When we got the chicks home and set up in their little brooder box (a rubbermaid tote with a heat lamp, 1 quart waterer, and small container of feed) I noticed that we were given one chick that is about half the size of the others. She also had a condition called “Pasty butt”, which sometimes happens when chicks are under stress- they get a build up of poo on their rear end that can block their poo hole and kill them. It’s not hard to fix- just take a damp cotton ball or paper towel and soak off the poo, then use a clean paper towel to wipe their rear end with a little oil so that future poo will slide off easily. I was a bit annoyed that the guy at the store picked out such a weak chick when I specifically asked him to pick out strong birds for me. I guess I should have picked them out myself. I have affectionately dubbed her Tiny the Tenacious though, because she has been busy eating and drinking nonstop since I cleaned her up- I guess she’s trying to catch up with the rest of the chicks!
I added a little apple cider vinegar to their water because I’ve read that that can help keep their water free of bad bacteria, and I put a little probiotic powder in their food to help build good intestinal bacteria for them. I hope it helps!
They have been eating like crazy since we put feed in for them. At first they were all panting between bites and I thought I had the heat lamp too close, but then I noticed they weren’t drinking their water.
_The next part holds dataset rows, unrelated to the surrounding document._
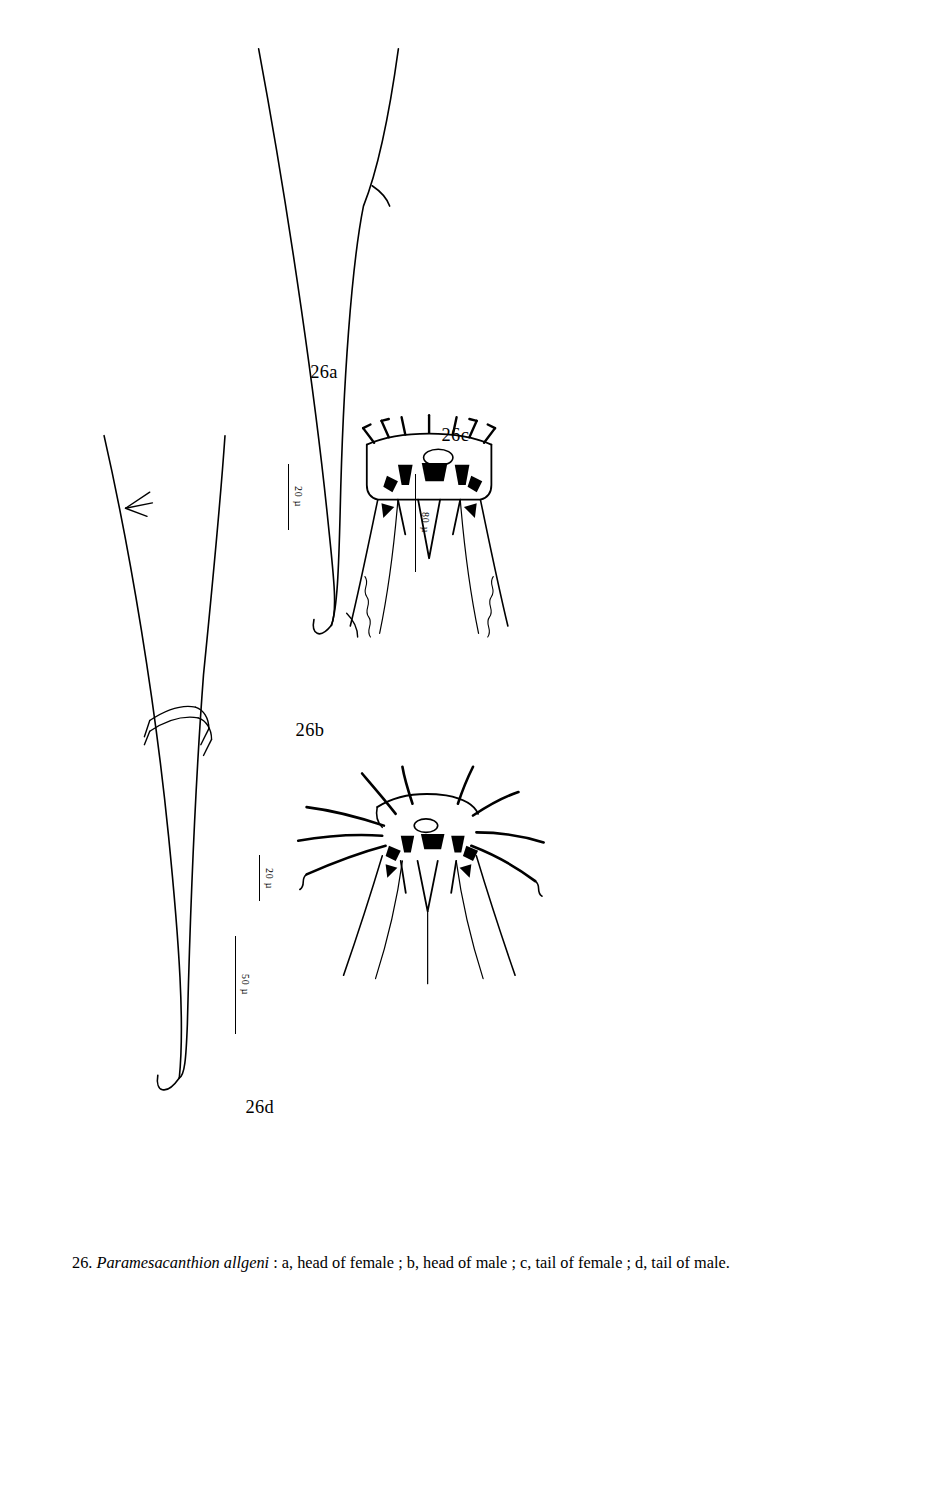26c
80 µ
26a
20 µ
26d
50 µ
26b
20 µ
26. Paramesacanthion allgeni : a, head of female ; b, head of male ; c, tail of female ; d, tail of male.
I dipped a few of their beaks in the water gently, and then they all started drinking like pros!
Update: I just got finished finished feeding Shoshanna (it’s the middle of the night as I write) and when I checked on the chicks I found Tiny drowned in her water cup I had put in for her when she was having trouble getting water at the big waterer. Poor little thing. I really thought she could make it. I’ll have to break the news to the kids in the morning. Death is part of life, especially life on the farm with little animals, but it’s still hard and sad when any animal dies while in your care. Rest in Peace, Tiny.